No confidence in uncertain predictions
Hurricane Milton. October 2024.
Some climate campaigners, and not a few scientists, forget that in a changing system, like the warming of the climate, not all the climate change parameters will be moving in the same direction, especially given that natural variability can be larger than human-made effects.
This leads to the question of where you place the point at which such changes cast doubt on the prevailing narrative of a climate crisis? You don’t have to look hard to see these changes in contemporary climate research.
Not everywhere is warming; far from it. According to scientists from three Chinese research institutions, including the Academy of Meteorological Science, writing in Environmental Research Letters, Autumn air temperatures in Eurasia have been declining for the past 20 years, at a rate of 5.38% per decade, a non-trivial amount.
Not all ice is decreasing. Antarctic ice is increasing after at least 20 years of decline.
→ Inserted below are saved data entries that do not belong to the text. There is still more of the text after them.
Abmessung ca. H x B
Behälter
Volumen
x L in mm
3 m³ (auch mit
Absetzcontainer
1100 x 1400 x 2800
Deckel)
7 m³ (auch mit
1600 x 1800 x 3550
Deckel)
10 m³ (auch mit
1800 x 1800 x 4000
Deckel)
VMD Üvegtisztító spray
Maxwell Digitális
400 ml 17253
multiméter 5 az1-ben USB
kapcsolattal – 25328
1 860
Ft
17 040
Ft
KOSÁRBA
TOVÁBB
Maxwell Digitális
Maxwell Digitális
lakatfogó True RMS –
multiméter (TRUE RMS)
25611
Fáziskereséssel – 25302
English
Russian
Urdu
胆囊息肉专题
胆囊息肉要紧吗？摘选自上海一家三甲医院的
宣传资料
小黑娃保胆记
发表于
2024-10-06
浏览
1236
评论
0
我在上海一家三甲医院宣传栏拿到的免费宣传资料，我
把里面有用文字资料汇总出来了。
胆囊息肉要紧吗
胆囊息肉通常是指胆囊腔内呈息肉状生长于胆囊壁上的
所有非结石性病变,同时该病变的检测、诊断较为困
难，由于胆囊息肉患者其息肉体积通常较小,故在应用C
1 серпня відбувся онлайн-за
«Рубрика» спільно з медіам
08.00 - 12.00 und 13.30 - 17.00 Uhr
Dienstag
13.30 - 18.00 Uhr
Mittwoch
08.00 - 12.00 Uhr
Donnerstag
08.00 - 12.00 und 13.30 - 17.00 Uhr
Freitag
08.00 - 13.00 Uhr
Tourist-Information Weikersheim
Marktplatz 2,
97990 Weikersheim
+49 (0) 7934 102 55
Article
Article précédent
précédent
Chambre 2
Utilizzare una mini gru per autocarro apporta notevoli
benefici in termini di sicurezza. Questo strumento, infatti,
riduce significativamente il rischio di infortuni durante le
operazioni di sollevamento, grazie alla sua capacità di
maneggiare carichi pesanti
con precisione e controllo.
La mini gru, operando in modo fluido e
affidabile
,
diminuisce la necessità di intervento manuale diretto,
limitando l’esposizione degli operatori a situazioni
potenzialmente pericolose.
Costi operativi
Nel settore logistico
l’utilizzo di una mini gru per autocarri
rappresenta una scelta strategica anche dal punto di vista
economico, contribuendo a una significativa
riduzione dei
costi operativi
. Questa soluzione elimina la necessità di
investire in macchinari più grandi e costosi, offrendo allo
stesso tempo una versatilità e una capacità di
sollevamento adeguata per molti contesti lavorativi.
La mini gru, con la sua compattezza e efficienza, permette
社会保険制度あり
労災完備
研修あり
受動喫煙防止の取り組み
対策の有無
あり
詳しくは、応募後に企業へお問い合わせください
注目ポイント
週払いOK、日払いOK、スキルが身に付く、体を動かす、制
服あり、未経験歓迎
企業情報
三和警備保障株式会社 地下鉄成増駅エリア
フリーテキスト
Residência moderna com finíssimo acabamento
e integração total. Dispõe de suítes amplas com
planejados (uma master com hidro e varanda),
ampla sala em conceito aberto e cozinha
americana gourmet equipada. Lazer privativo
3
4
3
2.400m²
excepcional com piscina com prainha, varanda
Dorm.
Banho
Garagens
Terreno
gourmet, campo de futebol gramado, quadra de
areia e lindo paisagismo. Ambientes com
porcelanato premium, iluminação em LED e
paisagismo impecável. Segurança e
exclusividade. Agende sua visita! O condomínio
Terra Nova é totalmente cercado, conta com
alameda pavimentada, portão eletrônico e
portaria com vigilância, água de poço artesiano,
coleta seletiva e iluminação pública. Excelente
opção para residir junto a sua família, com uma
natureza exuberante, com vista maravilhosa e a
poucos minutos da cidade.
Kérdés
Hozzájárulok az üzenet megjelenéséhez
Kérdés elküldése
Chinese researchers, using NASA’s GRACE satellites that determine the glacier mass by its gravitational effects, found that between 2002 and 2010 the polar cap lost 74 bn tonnes a year, a figure that almost doubled between 2011 and 2020. However, more recent data have shown an increase of 108 bn tonnes. It will be interesting to see if this trend continues. Coupled with the so-called ‘ice-pause’ observed in the Arctic since 2012, the possibly similar behaviour is noteworthy.
The clouds are changing as well. James Hansen, who started the recent political concern in global warming in the 1980s, has jointly published a paper that details the well know global reduction in cloud cover over the past 25 years. Clouds, as is known, are a great uncertainty in climate models and Hansen’s paper is contradictory, avoiding the pertinent question as to why there is more sunlight than 25 years ago!
You might be aware that hurricane season has begun, along with the now customary predictions that we are due for an intense season. NOAA has excelled itself with its forecast, which gives a 60% chance of an above-normal season, a 30% chance of a near-normal season and a 10% chance of a below-normal season. NOAA says it has a 70% confidence in these figures. This is meaningless! I note that there has been no statistical change in hurricane statistics for at least 54 years!
A similar approach is used in forecasting the global temperature for the next few years. The World Meteorological Organisation says there is a 70% chance that the 2025–2029 period will be more than 1.5°C hotter than the pre-industrial period. They say there is an 80% chance of a record warm year in this period. They are probably 80% confident in their prediction, but I wonder how confident they are in their estimation of the confidence in their prediction?